Perdamaian hilang seiring waktu. Hidup di Papua ibarat kucing dan tikus. Namun, Presiden Republik Indonesia hanya fokus mengurus masalah internasional dibandingkan urus masalah di sekitarnya.

Orang Papua menelan janji manis pejabat di Republik ini. Saat menang menjadi kepala daerah langsung lupa daratan.

Sampai kapan masalah Papua di bingkai NKRI diselesaikan? Sepuluh sampai dua puluh tahun ke depan jika pemerintah Indonesia tidak cepat menangani masalah Papua kemungkinan akan terjadi beberapa hal:

Pertama, orang Papua akan habis dan hilang di atas tanahnya sendiri; Kedua, segala hasil alama orang Papua perlahan-lahan dimusnahkan, dan Ketiga; kemerdekaan orang Papua dari NKRI.

Banyak faktor menjadi pemicu di Tanah Papua dan mengakibatkan orang Papua perlahan-lahan habis. Dominasi saudara dari Nusantara yang tinggi di Papua dan menguasai hampir semua sektor, seperti politik, ekonomi dan hutan, kawin silang, HIV-AIDS, konflik politik, sosial, dan lain-lain.

Hal ini semestinya menjadi pemicu dan kesadaran bagi Presiden Prabowo untuk menuntaskan masalah di Papua.

Dari ulasan di atas, penulis merekomendasikan beberapa poin, yang sedianya menjadi bahan permenungan serius;

Pertama, meminta Presiden Republik Indonesia Prabowo Subianto untuk menghentikan upaya mengurus Palestina dan Israel atau mengevakuasi korban Gaza ke Indonesia. Prabowo bisa mengevakuasi korban pengungsian di Papua, untuk mendapatkan pelayanan yang baik. Itu sudah cukup. Sebab masalah Papua adalah masalah dalam negeri yang harus diselesaikan.

LATIHAN TERTULIS 1: Keluarkan ulang baris-baris data tanpa perubahan apa pun, mulai dari baris yang memuat "genus: Maianthemum" dan berhenti setelah baris yang memuat "genus: Erodium".
Baris-baris data berikut sama sekali tidak berhubungan dengan teks tentang Papua.

DATA YANG DIBERIKAN:
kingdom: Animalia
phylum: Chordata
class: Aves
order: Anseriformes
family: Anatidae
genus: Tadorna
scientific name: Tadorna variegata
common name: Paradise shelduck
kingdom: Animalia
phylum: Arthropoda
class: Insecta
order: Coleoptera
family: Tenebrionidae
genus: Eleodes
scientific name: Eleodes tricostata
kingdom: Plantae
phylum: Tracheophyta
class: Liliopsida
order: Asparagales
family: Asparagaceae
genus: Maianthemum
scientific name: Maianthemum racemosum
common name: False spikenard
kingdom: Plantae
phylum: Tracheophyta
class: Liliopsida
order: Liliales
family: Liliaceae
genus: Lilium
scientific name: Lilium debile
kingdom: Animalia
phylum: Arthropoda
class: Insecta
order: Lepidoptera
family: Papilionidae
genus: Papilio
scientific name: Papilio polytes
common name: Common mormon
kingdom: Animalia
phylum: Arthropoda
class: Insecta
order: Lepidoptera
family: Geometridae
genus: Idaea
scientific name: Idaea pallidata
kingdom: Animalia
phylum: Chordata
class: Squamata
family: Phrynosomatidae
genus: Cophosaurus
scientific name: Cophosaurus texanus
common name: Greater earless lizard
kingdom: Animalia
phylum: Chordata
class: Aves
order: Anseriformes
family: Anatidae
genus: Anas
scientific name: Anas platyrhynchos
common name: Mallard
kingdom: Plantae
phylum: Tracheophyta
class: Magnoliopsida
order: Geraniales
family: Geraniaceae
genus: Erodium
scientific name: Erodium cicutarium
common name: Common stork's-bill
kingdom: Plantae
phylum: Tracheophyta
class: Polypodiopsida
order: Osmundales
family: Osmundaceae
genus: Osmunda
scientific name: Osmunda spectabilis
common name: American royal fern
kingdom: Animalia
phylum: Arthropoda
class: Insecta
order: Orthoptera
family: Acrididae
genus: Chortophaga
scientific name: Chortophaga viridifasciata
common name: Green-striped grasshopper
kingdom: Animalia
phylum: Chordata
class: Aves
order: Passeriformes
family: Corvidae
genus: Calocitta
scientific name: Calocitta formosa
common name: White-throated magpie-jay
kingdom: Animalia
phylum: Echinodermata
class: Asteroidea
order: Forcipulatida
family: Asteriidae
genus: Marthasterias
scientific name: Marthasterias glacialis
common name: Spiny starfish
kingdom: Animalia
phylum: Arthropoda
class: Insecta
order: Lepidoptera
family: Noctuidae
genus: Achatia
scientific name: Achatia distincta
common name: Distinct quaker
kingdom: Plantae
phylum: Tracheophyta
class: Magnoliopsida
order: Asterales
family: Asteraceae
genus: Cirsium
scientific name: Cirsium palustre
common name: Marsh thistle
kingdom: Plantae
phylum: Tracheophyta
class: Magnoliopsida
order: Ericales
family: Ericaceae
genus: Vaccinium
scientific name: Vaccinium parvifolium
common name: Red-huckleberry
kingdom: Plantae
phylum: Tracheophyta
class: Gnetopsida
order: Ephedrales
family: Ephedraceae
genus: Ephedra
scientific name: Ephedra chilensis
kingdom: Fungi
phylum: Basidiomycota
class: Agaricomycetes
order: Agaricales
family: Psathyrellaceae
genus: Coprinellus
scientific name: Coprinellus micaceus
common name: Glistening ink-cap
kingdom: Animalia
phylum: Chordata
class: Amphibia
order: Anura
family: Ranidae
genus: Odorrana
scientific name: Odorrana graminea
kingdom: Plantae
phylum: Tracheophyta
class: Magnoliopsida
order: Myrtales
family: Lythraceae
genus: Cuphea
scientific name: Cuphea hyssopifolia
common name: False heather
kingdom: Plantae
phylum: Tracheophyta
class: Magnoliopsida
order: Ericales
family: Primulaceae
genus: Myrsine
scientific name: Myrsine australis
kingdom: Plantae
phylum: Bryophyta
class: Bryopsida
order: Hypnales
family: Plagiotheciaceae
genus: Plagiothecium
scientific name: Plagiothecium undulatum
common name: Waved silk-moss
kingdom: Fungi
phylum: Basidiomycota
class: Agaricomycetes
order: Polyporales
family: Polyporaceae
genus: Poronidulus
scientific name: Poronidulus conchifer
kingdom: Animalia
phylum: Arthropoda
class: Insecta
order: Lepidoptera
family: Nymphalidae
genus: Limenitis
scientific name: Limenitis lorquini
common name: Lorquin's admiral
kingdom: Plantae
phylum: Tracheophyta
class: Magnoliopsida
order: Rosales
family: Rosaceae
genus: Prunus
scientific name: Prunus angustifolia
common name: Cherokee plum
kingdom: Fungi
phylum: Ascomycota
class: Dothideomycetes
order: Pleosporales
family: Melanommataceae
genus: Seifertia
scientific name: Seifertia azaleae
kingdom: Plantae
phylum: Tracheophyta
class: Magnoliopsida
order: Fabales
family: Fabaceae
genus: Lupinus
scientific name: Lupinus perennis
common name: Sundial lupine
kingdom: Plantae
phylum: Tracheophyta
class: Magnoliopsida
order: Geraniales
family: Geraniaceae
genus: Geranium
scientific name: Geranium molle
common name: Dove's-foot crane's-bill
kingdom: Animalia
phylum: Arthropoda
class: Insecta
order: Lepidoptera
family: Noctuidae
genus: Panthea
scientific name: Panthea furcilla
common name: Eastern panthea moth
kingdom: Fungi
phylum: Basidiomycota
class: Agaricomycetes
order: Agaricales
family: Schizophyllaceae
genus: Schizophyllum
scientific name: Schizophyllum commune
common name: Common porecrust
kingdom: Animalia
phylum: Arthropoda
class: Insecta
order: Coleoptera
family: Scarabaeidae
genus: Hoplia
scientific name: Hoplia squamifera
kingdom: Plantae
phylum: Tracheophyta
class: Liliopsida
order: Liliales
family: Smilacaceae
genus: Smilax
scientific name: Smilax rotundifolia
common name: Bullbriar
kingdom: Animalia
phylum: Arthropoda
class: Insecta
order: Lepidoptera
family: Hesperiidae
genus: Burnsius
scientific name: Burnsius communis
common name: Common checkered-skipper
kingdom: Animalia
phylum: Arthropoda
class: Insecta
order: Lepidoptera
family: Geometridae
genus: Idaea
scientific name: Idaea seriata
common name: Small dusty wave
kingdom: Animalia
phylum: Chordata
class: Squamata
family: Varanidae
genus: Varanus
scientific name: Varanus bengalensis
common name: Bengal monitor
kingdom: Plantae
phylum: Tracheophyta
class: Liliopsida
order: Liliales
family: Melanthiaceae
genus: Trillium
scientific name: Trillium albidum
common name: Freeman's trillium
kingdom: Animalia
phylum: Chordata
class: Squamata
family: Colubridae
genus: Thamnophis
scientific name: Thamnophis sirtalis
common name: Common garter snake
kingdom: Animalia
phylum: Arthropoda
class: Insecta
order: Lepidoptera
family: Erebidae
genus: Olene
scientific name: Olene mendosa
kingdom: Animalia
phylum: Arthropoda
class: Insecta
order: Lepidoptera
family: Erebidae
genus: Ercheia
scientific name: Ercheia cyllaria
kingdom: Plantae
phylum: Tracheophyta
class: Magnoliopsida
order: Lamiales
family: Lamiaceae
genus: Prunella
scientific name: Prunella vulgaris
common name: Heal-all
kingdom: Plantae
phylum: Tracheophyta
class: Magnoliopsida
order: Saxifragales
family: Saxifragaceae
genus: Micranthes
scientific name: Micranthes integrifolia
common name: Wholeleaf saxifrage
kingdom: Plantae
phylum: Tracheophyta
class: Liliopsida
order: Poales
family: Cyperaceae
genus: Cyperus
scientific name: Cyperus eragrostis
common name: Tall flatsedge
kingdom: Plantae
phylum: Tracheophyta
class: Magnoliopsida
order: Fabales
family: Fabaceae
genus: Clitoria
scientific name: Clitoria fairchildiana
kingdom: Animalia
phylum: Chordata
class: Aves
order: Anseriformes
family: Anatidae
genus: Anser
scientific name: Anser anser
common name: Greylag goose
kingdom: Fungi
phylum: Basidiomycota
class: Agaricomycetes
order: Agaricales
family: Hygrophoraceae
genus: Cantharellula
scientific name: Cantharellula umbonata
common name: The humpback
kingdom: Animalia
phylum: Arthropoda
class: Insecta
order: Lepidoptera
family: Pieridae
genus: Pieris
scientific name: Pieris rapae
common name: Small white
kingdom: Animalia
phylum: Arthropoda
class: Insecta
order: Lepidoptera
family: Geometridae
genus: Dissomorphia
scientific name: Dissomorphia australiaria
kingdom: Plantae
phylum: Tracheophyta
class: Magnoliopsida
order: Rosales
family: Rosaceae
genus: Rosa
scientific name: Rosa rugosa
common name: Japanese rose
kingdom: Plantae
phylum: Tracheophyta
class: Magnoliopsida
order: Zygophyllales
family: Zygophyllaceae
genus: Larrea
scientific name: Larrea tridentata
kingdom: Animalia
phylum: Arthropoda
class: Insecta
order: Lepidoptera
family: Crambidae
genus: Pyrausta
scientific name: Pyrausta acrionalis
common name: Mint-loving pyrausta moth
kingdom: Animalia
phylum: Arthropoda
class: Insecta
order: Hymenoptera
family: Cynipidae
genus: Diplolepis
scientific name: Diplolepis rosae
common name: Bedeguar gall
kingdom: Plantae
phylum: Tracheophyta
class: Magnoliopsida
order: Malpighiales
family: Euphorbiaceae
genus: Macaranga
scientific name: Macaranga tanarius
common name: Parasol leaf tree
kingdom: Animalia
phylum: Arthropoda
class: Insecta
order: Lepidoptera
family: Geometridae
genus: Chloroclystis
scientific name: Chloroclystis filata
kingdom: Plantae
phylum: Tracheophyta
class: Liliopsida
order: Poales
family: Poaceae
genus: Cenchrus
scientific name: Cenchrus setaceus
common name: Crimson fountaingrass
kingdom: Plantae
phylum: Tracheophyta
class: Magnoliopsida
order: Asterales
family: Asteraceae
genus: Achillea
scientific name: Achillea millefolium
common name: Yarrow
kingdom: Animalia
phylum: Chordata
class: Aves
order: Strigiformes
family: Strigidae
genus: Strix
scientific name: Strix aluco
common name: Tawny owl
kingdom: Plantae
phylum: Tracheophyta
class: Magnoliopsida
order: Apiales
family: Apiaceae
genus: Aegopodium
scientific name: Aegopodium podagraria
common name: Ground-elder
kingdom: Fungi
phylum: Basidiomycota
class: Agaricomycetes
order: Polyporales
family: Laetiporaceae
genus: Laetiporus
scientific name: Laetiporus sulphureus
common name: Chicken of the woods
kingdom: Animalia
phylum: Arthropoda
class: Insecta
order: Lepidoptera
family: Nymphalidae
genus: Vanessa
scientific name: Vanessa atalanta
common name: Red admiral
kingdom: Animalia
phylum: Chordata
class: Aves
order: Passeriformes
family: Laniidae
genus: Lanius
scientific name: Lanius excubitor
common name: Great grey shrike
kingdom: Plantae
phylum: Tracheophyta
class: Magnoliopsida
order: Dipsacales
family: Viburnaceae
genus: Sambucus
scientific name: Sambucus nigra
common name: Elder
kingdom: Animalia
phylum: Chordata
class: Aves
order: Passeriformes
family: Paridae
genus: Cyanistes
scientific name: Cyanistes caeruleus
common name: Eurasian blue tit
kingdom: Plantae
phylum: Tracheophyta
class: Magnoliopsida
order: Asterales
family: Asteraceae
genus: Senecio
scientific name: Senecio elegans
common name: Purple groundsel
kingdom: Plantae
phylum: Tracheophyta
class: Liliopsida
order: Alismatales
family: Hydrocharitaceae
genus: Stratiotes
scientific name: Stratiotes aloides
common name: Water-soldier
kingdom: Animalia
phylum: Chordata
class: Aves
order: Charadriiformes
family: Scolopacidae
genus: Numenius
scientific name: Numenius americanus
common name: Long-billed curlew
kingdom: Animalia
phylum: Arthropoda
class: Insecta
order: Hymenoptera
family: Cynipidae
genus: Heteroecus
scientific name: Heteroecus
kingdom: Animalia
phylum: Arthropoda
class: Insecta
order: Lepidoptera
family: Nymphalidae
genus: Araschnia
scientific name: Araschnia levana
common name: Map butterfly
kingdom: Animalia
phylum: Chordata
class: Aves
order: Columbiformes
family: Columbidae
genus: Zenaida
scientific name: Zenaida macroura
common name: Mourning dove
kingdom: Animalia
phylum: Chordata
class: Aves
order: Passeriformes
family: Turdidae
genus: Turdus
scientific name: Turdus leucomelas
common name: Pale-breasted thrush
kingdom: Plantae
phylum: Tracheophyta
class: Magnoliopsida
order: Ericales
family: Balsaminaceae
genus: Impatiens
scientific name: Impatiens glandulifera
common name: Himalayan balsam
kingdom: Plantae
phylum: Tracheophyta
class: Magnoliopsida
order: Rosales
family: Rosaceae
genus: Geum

LATIHAN TERTULIS 2: Berikan salinan tanpa perubahan dari bagian teks tentang Papua, mulai dari kata-kata "Pertama, meminta Presiden" dan berhenti setelah kata-kata "yang harus diselesaikan.".

KELUARAN LENGKAP 1:
genus: Maianthemum
scientific name: Maianthemum racemosum
common name: False spikenard
kingdom: Plantae
phylum: Tracheophyta
class: Liliopsida
order: Liliales
family: Liliaceae
genus: Lilium
scientific name: Lilium debile
kingdom: Animalia
phylum: Arthropoda
class: Insecta
order: Lepidoptera
family: Papilionidae
genus: Papilio
scientific name: Papilio polytes
common name: Common mormon
kingdom: Animalia
phylum: Arthropoda
class: Insecta
order: Lepidoptera
family: Geometridae
genus: Idaea
scientific name: Idaea pallidata
kingdom: Animalia
phylum: Chordata
class: Squamata
family: Phrynosomatidae
genus: Cophosaurus
scientific name: Cophosaurus texanus
common name: Greater earless lizard
kingdom: Animalia
phylum: Chordata
class: Aves
order: Anseriformes
family: Anatidae
genus: Anas
scientific name: Anas platyrhynchos
common name: Mallard
kingdom: Plantae
phylum: Tracheophyta
class: Magnoliopsida
order: Geraniales
family: Geraniaceae
genus: Erodium

KELUARAN LENGKAP 2:
Pertama, meminta Presiden Republik Indonesia Prabowo Subianto untuk menghentikan upaya mengurus Palestina dan Israel atau mengevakuasi korban Gaza ke Indonesia. Prabowo bisa mengevakuasi korban pengungsian di Papua, untuk mendapatkan pelayanan yang baik. Itu sudah cukup. Sebab masalah Papua adalah masalah dalam negeri yang harus diselesaikan.